The vulnerability description states that containerd's CRI implementation incorrectly assigns cgroup hierarchy for containers in user-namespaced Kubernetes pods. This leads to Kubernetes limits not being honored. The fix involves correcting how the cgroup path is determined and applied for such pods.

I was unable to fetch commit details using get_commit_infos for the specific fixing commits (323c7000098791211342117187b0979777510091 or its cherry-pick c9198302594581cf598508e8a39999807998c880). However, by manually reviewing the GitHub Pull Request #10014 (cri: fix cgroup path for userns sandboxes) and its cherry-pick to the release branch #11708, which are cited by the GHSA advisory GHSA-cxfp-7pvr-95ff as the fix, I identified the modified files and functions.

The primary changes are in pkg/cri/server/helpers_linux.go within the applySandboxResources function, and in pkg/cri/server/sandbox_run_linux.go within the (*criService).runPodSandbox method.

1. applySandboxResources: This function calculates and applies resource configurations, including the cgroup path. The patch modifies the logic to correctly derive the cgroupPath when user namespaces are in use, specifically by using the parent directory of the configured CgroupsPath for user-namespaced pods. This directly addresses the incorrect hierarchy assignment.

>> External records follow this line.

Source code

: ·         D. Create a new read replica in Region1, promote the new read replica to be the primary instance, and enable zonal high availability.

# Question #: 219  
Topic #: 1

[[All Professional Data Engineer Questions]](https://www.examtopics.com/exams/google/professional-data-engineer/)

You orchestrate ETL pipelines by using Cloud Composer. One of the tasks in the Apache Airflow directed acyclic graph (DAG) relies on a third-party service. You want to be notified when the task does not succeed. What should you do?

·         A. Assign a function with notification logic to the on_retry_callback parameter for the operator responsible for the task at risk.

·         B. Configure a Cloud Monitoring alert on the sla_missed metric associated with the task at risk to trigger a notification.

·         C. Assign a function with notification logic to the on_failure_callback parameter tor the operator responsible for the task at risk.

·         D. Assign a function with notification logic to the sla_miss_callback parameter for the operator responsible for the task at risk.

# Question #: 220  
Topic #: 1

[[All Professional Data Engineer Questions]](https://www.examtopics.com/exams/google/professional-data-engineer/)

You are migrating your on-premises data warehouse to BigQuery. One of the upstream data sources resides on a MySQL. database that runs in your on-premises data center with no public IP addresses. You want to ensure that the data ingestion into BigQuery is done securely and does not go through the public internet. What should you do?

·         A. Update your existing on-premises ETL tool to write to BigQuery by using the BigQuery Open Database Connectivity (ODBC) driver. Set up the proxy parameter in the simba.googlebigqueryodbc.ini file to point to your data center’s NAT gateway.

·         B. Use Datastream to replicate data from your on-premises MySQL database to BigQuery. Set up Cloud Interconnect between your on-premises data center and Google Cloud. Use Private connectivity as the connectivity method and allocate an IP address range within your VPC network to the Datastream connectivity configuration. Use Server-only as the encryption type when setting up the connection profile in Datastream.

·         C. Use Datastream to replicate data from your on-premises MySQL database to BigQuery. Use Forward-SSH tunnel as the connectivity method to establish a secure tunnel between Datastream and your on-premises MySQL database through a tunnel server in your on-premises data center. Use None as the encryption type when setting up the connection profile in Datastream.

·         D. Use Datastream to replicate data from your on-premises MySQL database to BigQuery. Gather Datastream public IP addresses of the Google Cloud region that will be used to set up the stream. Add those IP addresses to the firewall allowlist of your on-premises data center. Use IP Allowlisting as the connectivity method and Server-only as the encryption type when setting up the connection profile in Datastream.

2. (*criService).runPodSandbox: This method is a core part of creating sandboxes. It was modified to conditionally skip the creation of the sandbox's own cgroup directory if user namespaces are enabled (if !usernsPod(...)). This is because, in user-namespaced scenarios, the sandbox itself doesn't get its own dedicated cgroup in the same way; containers within it are managed under the pod-level cgroup.

These two functions are central to how cgroups are handled for sandboxes in the CRI plugin, and the changes directly address the described problem of incorrect cgroup path assignment for user-namespaced pods.